• _Work instructions_
Output the part of the passage on William Bartram's travels between "In addition to" and "all living things.", inclusive, copied word for word.

• _Passage for review_
William's solo journey spanned four years beginning in 1773 and
covered parts of present-day Florida, Georgia, South Carolina
and North Carolina. Sailing to Charles Town (now Charleston)
South Carolina, he used this city as base for the next four
years. In April of 1775 he left Charleston for Augusta and
continued north from Augusta into Cherokee country. He reached
the village of Cowee Watauga (in present-day North Carolina) in
May, 1775, and returned to Savannah. In November, 1776, he
received an urgent appeal from his ailing father to return to
Philadelphia. The elder Bartram died shortly after William's
return.
During his "walk in the woods" Bartram recorded many
observations in his personal journals, diaries of a sort that
inspired many noted authors including Henry David Thoreau,
William Wordsworth, Samuel Taylor Coleridge, Charles Brockden
Brown, James Fenimore Cooper and John Muir, founder of the
Sierra Club. He is one of the first people to whom the term
"naturalist" is applied.
In addition to the scientific aspects of the journals, William
Bartram's writing also serves as some of the earliest
descriptions of the culture of both the Cherokee and Creek
Indians. He also expresses beliefs, unusual for the time, about
man's interrelation with nature, believing that man shares
certain emotional and intellectual bonds with all living things.

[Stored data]
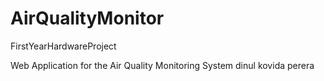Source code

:# AirQualityMonitor
FirstYearHardwareProject


Web Application for the Air Quality Monitoring System
dinul kovida perera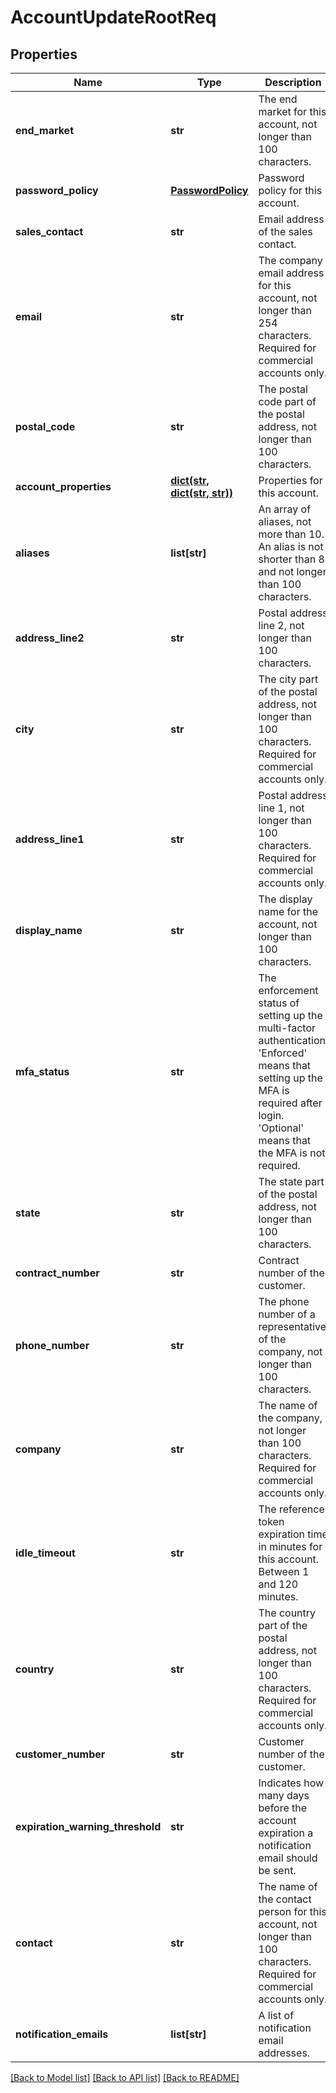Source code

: # AccountUpdateRootReq

## Properties
Name | Type | Description | Notes
------------ | ------------- | ------------- | -------------
**end_market** | **str** | The end market for this account, not longer than 100 characters. | [optional] 
**password_policy** | [**PasswordPolicy**](PasswordPolicy.md) | Password policy for this account. | [optional] 
**sales_contact** | **str** | Email address of the sales contact. | [optional] 
**email** | **str** | The company email address for this account, not longer than 254 characters. Required for commercial accounts only. | [optional] 
**postal_code** | **str** | The postal code part of the postal address, not longer than 100 characters. | [optional] 
**account_properties** | [**dict(str, dict(str, str))**](dict.md) | Properties for this account. | [optional] 
**aliases** | **list[str]** | An array of aliases, not more than 10. An alias is not shorter than 8 and not longer than 100 characters. | [optional] 
**address_line2** | **str** | Postal address line 2, not longer than 100 characters. | [optional] 
**city** | **str** | The city part of the postal address, not longer than 100 characters. Required for commercial accounts only. | [optional] 
**address_line1** | **str** | Postal address line 1, not longer than 100 characters. Required for commercial accounts only. | [optional] 
**display_name** | **str** | The display name for the account, not longer than 100 characters. | [optional] 
**mfa_status** | **str** | The enforcement status of setting up the multi-factor authentication. &#39;Enforced&#39; means that setting up the MFA is required after login. &#39;Optional&#39; means that the MFA is not required. | [optional] 
**state** | **str** | The state part of the postal address, not longer than 100 characters. | [optional] 
**contract_number** | **str** | Contract number of the customer. | [optional] 
**phone_number** | **str** | The phone number of a representative of the company, not longer than 100 characters. | [optional] 
**company** | **str** | The name of the company, not longer than 100 characters. Required for commercial accounts only. | [optional] 
**idle_timeout** | **str** | The reference token expiration time in minutes for this account. Between 1 and 120 minutes. | [optional] 
**country** | **str** | The country part of the postal address, not longer than 100 characters. Required for commercial accounts only. | [optional] 
**customer_number** | **str** | Customer number of the customer. | [optional] 
**expiration_warning_threshold** | **str** | Indicates how many days before the account expiration a notification email should be sent. | [optional] 
**contact** | **str** | The name of the contact person for this account, not longer than 100 characters. Required for commercial accounts only. | [optional] 
**notification_emails** | **list[str]** | A list of notification email addresses. | [optional] 

[[Back to Model list]](../README.md#documentation-for-models) [[Back to API list]](../README.md#documentation-for-api-endpoints) [[Back to README]](../README.md)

• _Result of the task_
In addition to the scientific aspects of the journals, William
Bartram's writing also serves as some of the earliest
descriptions of the culture of both the Cherokee and Creek
Indians. He also expresses beliefs, unusual for the time, about
man's interrelation with nature, believing that man shares
certain emotional and intellectual bonds with all living things.